On the morning of 13 March 2009, Kanimbla was one of seventeen warships involved in a ceremonial fleet entry and fleet review in Sydney Harbour, the largest collection of RAN ships since the Australian Bicentenary in 1988. Kanimbla was one of the thirteen ships involved in the ceremonial entry through Sydney Heads, and anchored in the harbour for the review.

Following an overhaul of the RAN battle honour system completed in early 2010, Kanimbla was also granted the battle honours "Persian Gulf 2001–2003" and "Iraq 2003". During July and August 2010, Kanimbla was one of three RAN ships to participate in the RIMPAC 2010 multinational exercise.

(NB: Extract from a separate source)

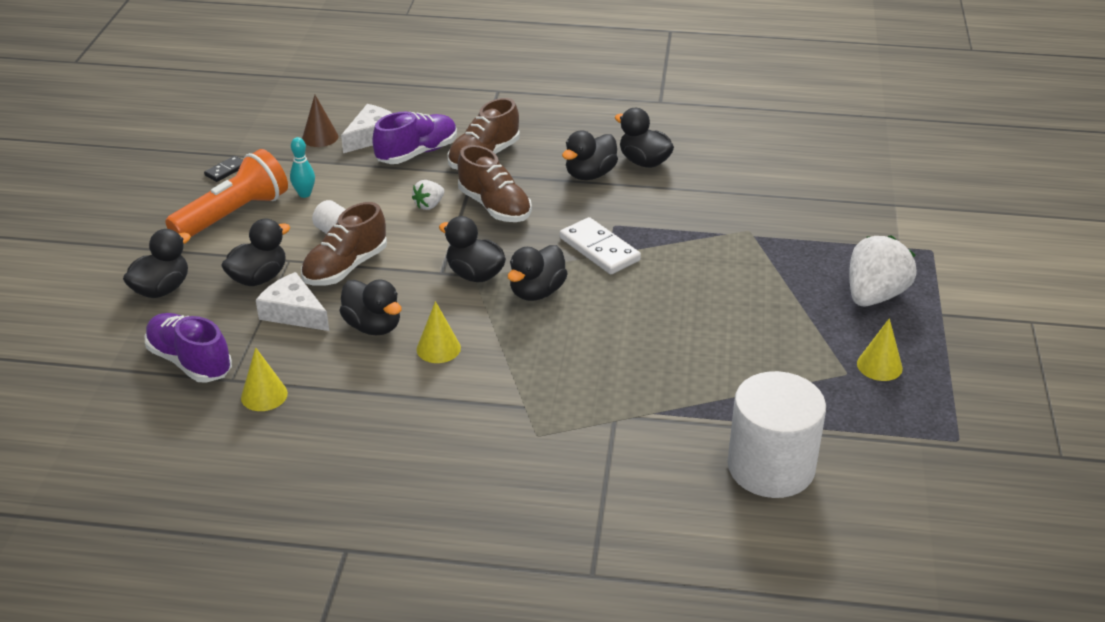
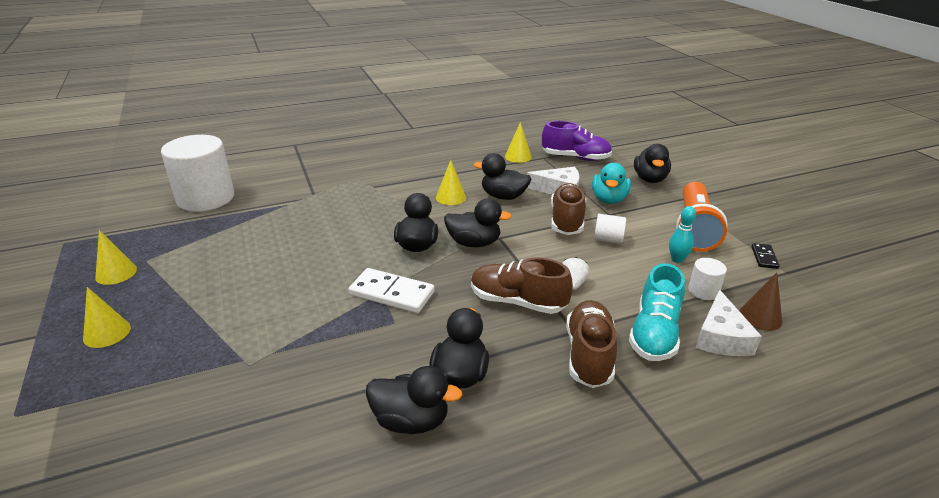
camera: 150 degrees right, 5 degrees down
(259, 278) = (608, 199): black duck -> turquoise duck
(329, 165) = (703, 291): none -> white cylinder
(417, 153) = (654, 333): purple shoe -> turquoise shoe
(874, 295) = (107, 333): white strawberry -> yellow cone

==Decommissioning and fate==
On 21 September 2010, Kanimbla was leaving Sydney Harbour when a fire broke out aboard and caused the ship to lose power briefly. During the incident the ship drifted dangerously close to the North Head. Shortly after this, Kanimbla and sister ship Manoora were brought to Fleet Base East for an 'operational pause' after several problems were identified with both ships. These included large quantities of ongoing corrosion and faults with the deck crane and alarm system, along with the need to overhaul the propulsion system, power generators, and air-conditioning, and upgrade the communication suite. The problems have been attributed to the ship's high operational tempo, delays in maintenance, and the age of the ships.

Manoora was marked for decommissioning in early 2011, but the intention at that time was to repair Kanimbla and return her to active service by mid-2012. However, the predicted timeframe and cost of the repairs (18 months and over $35 million), and the successful acquisition of the British landing ship dock (which entered RAN service at the end of 2011 as HMAS Choules) prompted the Australian government to announce plans on 18 August 2011 to decommission Kanimbla. The decommissioning occurred on 25 November 2011. The ship's capability was initially replaced by Choules, until the amphibious warfare ships entered service.

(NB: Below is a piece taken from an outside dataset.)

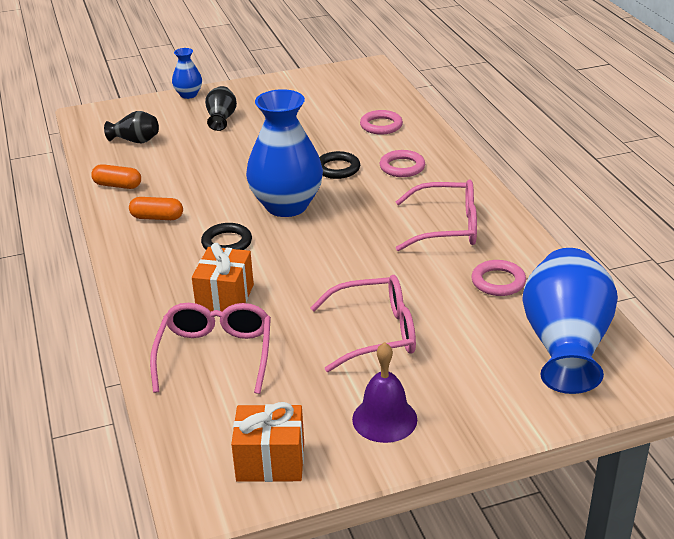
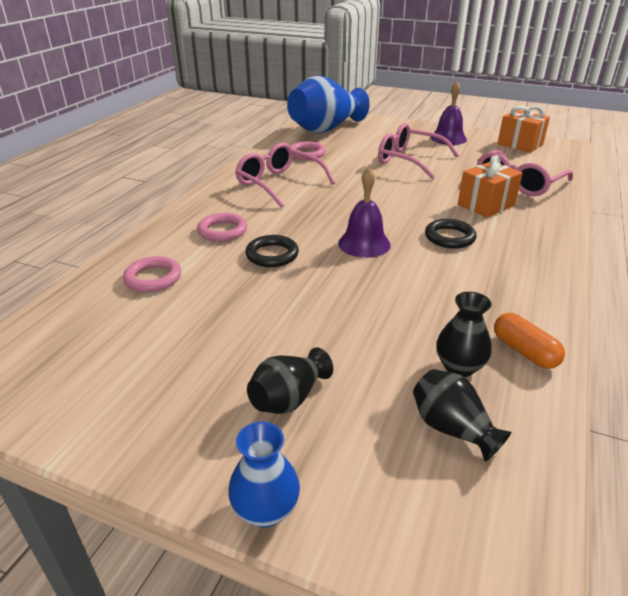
camera: 140 degrees left, 0 degrees up
(150, 163) = (459, 367): none -> black vase
(157, 217) = (498, 287): orange capsule -> none
(286, 205) = (364, 244): blue vase -> purple bell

In June 2012, the federal government offered Kanimbla and Manoora to the Queensland state government for scuttling as dive wrecks off the Queensland coast. However, the government chose not to go ahead with this, as it would cost $4 million each to prepare them for scuttling, and could provoke similar reactions to the contested sinking of the frigate . Instead, Kanimbla was to be broken up, with an estimated scrap metal value of $2.5 million. Because the two vessels were originally owned by the United States and were sold to Australia, their disposal had to receive US government approval and comply with International Traffic in Arms Regulations. Tendering for the disposal of the vessels began in June 2012, with the contract awarded to Southern Recycling on 20 May 2013. The two vessels were returned to the United States, and broken up in New Orleans.